Task statement: Could you give back exactly the lines below from the one with "免费研报精选：旅游、服装等板块上涨原因找到了？银行股" through the one with "se dedica a", without a single picture?
▼
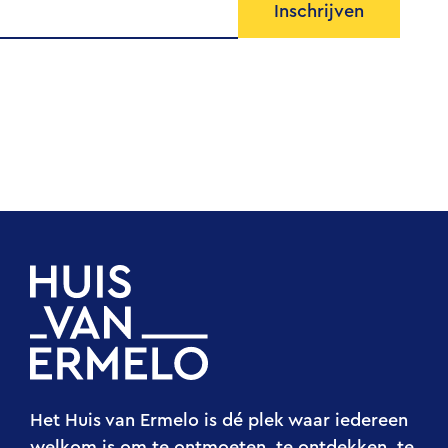
Inschrijven
Het Huis van Ermelo is dé plek waar iedereen
welkom is om te ontmoeten, te ontdekken, te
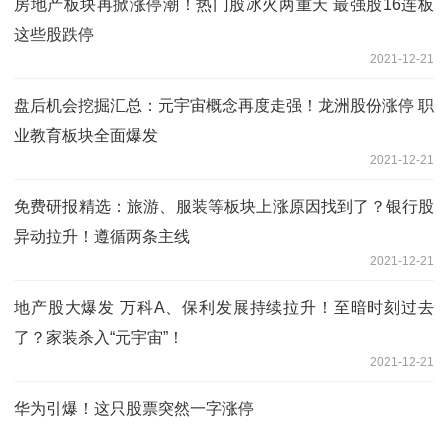
房地产板块再掀涨停潮！热门股冰火两重天 最强股16连板
这些股跌停
2021-12-21
盘后机会挖掘汇总：元宇宙概念再度走强！龙洲股份涨停 职
业教育板块全面爆发
2021-12-21
免费研报精选：旅游、服装等板块上涨原因找到了？银行股
异动拉升！遵循两条主线
2021-12-21
地产股大爆发 万科A、保利发展持续拉升！至暗时刻过去
了？家装杀入“元宇宙”！
2021-12-21
华为引爆！这只股票突然一字涨停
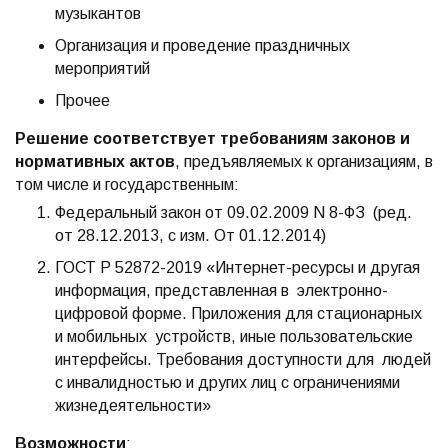
музыкантов
Организация и проведение праздничных
мероприятий
Прочее
Решение соответствует требованиям законов и
нормативных актов
, предъявляемых к организациям, в
том числе и государственным:
Федеральный закон от 09.02.2009 N 8-ФЗ (ред.
от 28.12.2013, с изм. От 01.12.2014)
ГОСТ Р 52872-2019 «Интернет-ресурсы и другая
информация, представленная в электронно-
цифровой форме. Приложения для стационарных
и мобильных устройств, иные пользовательские
интерфейсы. Требования доступности для людей
с инвалидностью и других лиц с ограничениями
жизнедеятельности»
Возможности
:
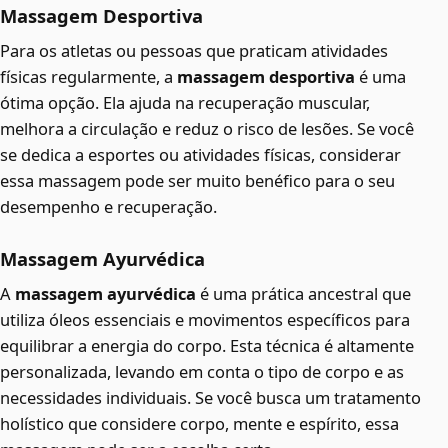
Massagem Desportiva
Para os atletas ou pessoas que praticam atividades
físicas regularmente, a
massagem desportiva
é uma
ótima opção. Ela ajuda na recuperação muscular,
melhora a circulação e reduz o risco de lesões. Se você
se dedica a esportes ou atividades físicas, considerar
essa massagem pode ser muito benéfico para o seu
desempenho e recuperação.
Massagem Ayurvédica
A
massagem ayurvédica
é uma prática ancestral que
utiliza óleos essenciais e movimentos específicos para
equilibrar a energia do corpo. Esta técnica é altamente
personalizada, levando em conta o tipo de corpo e as
necessidades individuais. Se você busca um tratamento
holístico que considere corpo, mente e espírito, essa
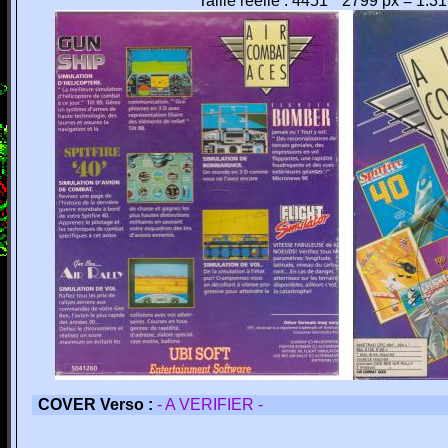
Taille réelle : 4451 * 2799 px = 1.3
COVER Verso :
- A VERIFIER -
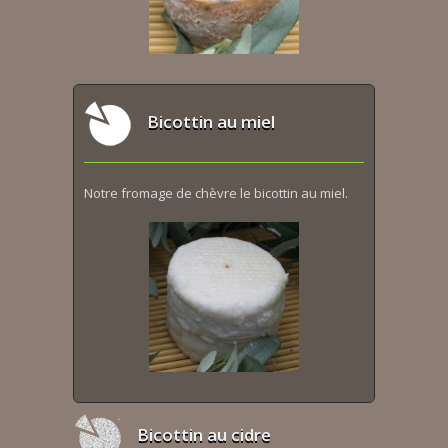
Bicottin au miel
Notre fromage de chèvre le bicottin au miel.
Bicottin au cidre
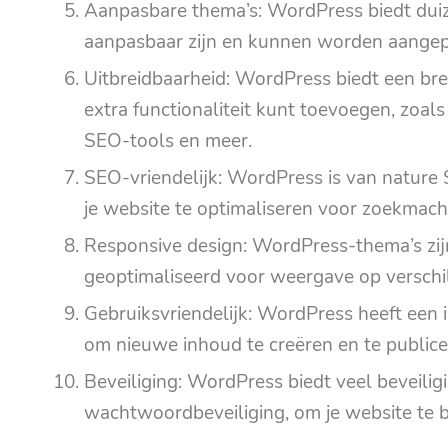
Aanpasbare thema’s: WordPress biedt duiz
aanpasbaar zijn en kunnen worden aangepa
Uitbreidbaarheid: WordPress biedt een bre
extra functionaliteit kunt toevoegen, zoa
SEO-tools en meer.
SEO-vriendelijk: WordPress is van nature 
je website te optimaliseren voor zoekmach
Responsive design: WordPress-thema’s zijn
geoptimaliseerd voor weergave op verschi
Gebruiksvriendelijk: WordPress heeft een i
om nieuwe inhoud te creëren en te publicer
Beveiliging: WordPress biedt veel beveilig
wachtwoordbeveiliging, om je website te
▲
Answer to this problem:
免费研报精选：旅游、服装等板块上涨原因找到了？银行股
异动拉升！遵循两条主线
2021-12-21
地产股大爆发 万科A、保利发展持续拉升！至暗时刻过去
了？家装杀入“元宇宙”！
2021-12-21
华为引爆！这只股票突然一字涨停
музыкантов
Организация и проведение праздничных
мероприятий
Прочее
Решение соответствует требованиям законов и
нормативных актов
, предъявляемых к организациям, в
том числе и государственным:
Федеральный закон от 09.02.2009 N 8-ФЗ (ред.
от 28.12.2013, с изм. От 01.12.2014)
ГОСТ Р 52872-2019 «Интернет-ресурсы и другая
информация, представленная в электронно-
цифровой форме. Приложения для стационарных
и мобильных устройств, иные пользовательские
интерфейсы. Требования доступности для людей
с инвалидностью и других лиц с ограничениями
жизнедеятельности»
Возможности
:
Massagem Desportiva
Para os atletas ou pessoas que praticam atividades
físicas regularmente, a
massagem desportiva
é uma
ótima opção. Ela ajuda na recuperação muscular,
melhora a circulação e reduz o risco de lesões. Se você
se dedica a esportes ou atividades físicas, considerar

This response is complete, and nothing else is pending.